### PROBLEM DESCRIPTION
Return the records below verbatim, from the first line up to and including the line containing "genus: Dalea", and return nothing else.

### INPUT ROWS
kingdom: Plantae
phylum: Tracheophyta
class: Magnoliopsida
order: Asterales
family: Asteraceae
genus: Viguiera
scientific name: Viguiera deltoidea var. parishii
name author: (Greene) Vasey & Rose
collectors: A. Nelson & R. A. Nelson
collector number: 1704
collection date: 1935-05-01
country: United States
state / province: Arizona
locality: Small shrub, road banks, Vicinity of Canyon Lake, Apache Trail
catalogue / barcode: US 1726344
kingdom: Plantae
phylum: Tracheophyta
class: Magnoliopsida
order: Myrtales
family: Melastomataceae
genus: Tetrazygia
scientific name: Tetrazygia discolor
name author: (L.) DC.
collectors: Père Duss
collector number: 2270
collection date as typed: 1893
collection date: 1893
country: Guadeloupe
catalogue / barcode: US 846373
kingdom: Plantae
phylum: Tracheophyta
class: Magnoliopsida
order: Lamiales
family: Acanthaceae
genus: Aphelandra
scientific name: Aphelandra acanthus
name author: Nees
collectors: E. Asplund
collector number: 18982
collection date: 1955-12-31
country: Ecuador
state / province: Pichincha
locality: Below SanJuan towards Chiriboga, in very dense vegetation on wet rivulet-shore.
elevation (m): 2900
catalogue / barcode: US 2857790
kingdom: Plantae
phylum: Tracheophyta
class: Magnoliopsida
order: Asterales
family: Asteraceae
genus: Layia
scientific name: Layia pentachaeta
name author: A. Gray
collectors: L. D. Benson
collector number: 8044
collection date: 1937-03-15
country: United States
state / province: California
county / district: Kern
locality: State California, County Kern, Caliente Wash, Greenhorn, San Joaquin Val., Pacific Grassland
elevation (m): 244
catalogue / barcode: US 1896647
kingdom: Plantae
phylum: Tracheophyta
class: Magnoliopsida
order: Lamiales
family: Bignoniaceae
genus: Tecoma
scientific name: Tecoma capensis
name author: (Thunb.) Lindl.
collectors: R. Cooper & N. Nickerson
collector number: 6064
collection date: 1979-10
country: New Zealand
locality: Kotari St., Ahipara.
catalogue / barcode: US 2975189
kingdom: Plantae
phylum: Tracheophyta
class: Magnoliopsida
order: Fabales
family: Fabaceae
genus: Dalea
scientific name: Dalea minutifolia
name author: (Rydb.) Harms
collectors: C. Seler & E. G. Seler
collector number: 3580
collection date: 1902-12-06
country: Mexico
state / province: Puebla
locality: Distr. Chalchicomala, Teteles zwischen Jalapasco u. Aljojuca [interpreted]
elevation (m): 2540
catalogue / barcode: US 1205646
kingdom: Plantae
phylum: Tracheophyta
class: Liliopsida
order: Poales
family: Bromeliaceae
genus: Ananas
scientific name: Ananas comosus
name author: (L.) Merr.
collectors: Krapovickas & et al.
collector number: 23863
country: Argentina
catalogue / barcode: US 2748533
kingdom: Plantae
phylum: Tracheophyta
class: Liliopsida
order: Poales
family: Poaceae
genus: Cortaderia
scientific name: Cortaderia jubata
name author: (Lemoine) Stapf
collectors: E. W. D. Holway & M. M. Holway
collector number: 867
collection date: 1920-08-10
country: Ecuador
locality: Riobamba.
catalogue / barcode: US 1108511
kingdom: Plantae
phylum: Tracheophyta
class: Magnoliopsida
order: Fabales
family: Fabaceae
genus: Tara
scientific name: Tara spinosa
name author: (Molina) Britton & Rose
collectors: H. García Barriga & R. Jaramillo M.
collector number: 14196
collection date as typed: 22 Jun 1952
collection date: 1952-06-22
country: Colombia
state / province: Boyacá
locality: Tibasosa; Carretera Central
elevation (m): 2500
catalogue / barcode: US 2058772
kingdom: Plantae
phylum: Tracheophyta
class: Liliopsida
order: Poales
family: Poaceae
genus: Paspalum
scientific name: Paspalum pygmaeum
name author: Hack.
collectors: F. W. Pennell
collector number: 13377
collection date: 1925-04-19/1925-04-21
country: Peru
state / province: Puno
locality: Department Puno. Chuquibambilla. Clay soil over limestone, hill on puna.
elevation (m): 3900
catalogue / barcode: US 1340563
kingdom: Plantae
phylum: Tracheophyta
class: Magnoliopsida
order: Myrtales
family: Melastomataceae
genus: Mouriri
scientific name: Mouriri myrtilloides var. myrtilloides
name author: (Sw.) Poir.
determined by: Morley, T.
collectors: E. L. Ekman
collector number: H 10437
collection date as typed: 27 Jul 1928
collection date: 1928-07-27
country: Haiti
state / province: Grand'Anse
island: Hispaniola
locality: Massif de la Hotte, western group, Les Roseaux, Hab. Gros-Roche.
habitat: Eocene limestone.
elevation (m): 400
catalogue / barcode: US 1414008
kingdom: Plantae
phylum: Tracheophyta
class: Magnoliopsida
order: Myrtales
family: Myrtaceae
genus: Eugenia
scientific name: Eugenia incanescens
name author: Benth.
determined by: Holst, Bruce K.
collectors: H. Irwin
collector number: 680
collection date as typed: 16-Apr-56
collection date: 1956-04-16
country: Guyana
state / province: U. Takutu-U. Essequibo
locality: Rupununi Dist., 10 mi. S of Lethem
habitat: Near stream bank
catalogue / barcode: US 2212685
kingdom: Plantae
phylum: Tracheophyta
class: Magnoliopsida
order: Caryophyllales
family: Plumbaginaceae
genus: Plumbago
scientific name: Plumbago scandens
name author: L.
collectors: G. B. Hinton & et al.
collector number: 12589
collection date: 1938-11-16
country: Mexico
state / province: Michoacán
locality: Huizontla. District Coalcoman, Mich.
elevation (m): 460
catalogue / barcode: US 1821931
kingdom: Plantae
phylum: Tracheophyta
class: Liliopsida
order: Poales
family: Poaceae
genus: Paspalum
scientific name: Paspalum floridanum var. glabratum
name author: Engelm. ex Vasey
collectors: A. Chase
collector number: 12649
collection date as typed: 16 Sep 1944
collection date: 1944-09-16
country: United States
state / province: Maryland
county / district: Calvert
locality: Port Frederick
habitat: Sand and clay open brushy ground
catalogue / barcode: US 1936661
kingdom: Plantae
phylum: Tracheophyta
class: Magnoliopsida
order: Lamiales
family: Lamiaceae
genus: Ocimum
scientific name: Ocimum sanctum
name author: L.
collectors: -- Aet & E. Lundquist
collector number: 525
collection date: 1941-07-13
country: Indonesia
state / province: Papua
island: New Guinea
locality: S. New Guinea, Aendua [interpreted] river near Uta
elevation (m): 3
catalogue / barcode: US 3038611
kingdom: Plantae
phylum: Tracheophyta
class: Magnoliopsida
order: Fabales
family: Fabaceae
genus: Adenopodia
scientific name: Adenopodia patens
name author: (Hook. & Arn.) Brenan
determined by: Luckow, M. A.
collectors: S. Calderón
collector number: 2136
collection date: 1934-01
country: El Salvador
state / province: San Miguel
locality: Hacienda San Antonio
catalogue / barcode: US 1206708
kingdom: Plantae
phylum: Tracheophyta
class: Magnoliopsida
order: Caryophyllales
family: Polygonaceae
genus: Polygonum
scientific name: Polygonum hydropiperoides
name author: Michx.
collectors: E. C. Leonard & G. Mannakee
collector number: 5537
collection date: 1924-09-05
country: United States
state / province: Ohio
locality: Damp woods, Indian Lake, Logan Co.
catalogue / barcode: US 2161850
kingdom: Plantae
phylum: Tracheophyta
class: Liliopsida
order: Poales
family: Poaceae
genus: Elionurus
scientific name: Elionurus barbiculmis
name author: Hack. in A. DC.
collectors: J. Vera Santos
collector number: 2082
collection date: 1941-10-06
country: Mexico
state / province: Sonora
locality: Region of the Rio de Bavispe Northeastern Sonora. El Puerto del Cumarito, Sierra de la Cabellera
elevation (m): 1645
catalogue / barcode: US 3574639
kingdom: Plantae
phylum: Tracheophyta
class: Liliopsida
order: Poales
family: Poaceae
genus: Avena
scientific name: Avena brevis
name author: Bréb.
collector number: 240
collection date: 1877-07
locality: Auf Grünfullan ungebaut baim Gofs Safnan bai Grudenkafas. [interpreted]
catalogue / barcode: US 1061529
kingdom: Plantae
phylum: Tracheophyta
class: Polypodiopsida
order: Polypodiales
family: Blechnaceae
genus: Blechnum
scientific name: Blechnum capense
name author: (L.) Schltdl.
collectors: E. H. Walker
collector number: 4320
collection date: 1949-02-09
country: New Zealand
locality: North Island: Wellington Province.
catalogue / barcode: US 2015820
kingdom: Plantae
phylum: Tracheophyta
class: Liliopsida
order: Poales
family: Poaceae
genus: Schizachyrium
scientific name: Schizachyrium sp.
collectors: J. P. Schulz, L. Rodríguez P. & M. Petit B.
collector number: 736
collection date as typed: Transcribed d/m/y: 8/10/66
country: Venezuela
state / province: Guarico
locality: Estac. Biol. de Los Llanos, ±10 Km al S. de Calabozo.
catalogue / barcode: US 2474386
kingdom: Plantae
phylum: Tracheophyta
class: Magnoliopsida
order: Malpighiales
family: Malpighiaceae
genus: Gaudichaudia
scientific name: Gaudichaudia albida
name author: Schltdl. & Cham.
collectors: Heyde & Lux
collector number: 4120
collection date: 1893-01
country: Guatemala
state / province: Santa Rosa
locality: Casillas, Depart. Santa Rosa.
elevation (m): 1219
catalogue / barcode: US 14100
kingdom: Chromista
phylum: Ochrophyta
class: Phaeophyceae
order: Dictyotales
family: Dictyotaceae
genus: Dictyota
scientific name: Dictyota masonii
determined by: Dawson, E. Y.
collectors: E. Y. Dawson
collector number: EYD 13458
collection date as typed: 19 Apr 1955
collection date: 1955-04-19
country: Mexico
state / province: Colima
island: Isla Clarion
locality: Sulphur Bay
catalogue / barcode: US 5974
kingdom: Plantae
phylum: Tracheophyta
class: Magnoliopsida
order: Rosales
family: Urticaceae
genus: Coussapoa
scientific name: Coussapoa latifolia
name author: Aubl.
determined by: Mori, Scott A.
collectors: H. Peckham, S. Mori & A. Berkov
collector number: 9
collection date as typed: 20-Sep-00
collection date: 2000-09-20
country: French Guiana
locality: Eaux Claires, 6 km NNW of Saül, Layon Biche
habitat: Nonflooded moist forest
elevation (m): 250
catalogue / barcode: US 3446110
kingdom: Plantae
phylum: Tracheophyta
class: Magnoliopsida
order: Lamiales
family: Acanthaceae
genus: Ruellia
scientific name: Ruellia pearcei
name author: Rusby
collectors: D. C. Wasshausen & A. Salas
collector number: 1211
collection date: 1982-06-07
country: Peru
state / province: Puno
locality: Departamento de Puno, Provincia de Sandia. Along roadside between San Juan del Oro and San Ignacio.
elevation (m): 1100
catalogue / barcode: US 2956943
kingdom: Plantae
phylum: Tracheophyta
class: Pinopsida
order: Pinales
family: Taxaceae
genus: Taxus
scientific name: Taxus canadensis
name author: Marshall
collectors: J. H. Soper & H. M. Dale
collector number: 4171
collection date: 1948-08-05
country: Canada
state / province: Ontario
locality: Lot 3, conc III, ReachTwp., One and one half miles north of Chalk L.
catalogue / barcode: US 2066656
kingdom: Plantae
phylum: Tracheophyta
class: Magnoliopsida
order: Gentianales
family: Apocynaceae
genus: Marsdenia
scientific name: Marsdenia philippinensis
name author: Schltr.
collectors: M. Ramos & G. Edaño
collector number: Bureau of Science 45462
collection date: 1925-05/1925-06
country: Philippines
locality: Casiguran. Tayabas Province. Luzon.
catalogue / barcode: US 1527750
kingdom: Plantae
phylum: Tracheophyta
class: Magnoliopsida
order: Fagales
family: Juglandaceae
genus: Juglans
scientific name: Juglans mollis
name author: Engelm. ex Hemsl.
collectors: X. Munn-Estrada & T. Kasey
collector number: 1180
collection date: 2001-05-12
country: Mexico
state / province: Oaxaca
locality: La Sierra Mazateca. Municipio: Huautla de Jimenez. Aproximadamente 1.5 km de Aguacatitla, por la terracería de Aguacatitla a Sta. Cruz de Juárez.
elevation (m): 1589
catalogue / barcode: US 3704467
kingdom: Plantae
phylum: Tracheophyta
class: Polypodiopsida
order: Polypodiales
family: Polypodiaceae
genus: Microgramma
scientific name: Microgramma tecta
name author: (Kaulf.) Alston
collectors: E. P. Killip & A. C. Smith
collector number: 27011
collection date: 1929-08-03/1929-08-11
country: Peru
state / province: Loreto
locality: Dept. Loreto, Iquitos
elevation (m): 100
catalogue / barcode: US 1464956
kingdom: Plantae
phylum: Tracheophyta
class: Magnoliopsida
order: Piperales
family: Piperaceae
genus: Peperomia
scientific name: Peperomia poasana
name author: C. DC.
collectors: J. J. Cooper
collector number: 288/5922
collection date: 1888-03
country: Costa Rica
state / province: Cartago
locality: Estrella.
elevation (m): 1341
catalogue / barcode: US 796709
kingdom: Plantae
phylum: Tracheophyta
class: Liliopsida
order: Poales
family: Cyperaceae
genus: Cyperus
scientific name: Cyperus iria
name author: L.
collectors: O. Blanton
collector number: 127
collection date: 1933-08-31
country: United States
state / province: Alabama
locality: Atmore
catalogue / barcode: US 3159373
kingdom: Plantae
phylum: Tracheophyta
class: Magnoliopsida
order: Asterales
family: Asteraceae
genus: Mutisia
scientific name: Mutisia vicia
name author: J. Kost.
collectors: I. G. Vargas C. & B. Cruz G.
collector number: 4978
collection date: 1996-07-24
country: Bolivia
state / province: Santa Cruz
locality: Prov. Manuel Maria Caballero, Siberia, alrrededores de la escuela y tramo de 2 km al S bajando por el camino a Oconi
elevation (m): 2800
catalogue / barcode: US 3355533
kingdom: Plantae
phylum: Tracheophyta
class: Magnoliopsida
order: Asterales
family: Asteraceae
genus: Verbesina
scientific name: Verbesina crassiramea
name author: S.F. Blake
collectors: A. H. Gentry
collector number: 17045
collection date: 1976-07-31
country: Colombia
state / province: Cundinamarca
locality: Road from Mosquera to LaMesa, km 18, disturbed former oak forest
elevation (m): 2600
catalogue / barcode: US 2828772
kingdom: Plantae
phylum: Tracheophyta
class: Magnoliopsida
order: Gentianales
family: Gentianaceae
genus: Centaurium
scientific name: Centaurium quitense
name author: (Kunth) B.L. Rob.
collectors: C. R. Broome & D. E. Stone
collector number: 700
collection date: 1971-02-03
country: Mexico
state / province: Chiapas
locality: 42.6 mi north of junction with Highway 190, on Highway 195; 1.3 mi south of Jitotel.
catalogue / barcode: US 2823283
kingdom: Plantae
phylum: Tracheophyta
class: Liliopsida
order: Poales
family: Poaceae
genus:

### OUTPUT OF THE TASK
kingdom: Plantae
phylum: Tracheophyta
class: Magnoliopsida
order: Asterales
family: Asteraceae
genus: Viguiera
scientific name: Viguiera deltoidea var. parishii
name author: (Greene) Vasey & Rose
collectors: A. Nelson & R. A. Nelson
collector number: 1704
collection date: 1935-05-01
country: United States
state / province: Arizona
locality: Small shrub, road banks, Vicinity of Canyon Lake, Apache Trail
catalogue / barcode: US 1726344
kingdom: Plantae
phylum: Tracheophyta
class: Magnoliopsida
order: Myrtales
family: Melastomataceae
genus: Tetrazygia
scientific name: Tetrazygia discolor
name author: (L.) DC.
collectors: Père Duss
collector number: 2270
collection date as typed: 1893
collection date: 1893
country: Guadeloupe
catalogue / barcode: US 846373
kingdom: Plantae
phylum: Tracheophyta
class: Magnoliopsida
order: Lamiales
family: Acanthaceae
genus: Aphelandra
scientific name: Aphelandra acanthus
name author: Nees
collectors: E. Asplund
collector number: 18982
collection date: 1955-12-31
country: Ecuador
state / province: Pichincha
locality: Below SanJuan towards Chiriboga, in very dense vegetation on wet rivulet-shore.
elevation (m): 2900
catalogue / barcode: US 2857790
kingdom: Plantae
phylum: Tracheophyta
class: Magnoliopsida
order: Asterales
family: Asteraceae
genus: Layia
scientific name: Layia pentachaeta
name author: A. Gray
collectors: L. D. Benson
collector number: 8044
collection date: 1937-03-15
country: United States
state / province: California
county / district: Kern
locality: State California, County Kern, Caliente Wash, Greenhorn, San Joaquin Val., Pacific Grassland
elevation (m): 244
catalogue / barcode: US 1896647
kingdom: Plantae
phylum: Tracheophyta
class: Magnoliopsida
order: Lamiales
family: Bignoniaceae
genus: Tecoma
scientific name: Tecoma capensis
name author: (Thunb.) Lindl.
collectors: R. Cooper & N. Nickerson
collector number: 6064
collection date: 1979-10
country: New Zealand
locality: Kotari St., Ahipara.
catalogue / barcode: US 2975189
kingdom: Plantae
phylum: Tracheophyta
class: Magnoliopsida
order: Fabales
family: Fabaceae
genus: Dalea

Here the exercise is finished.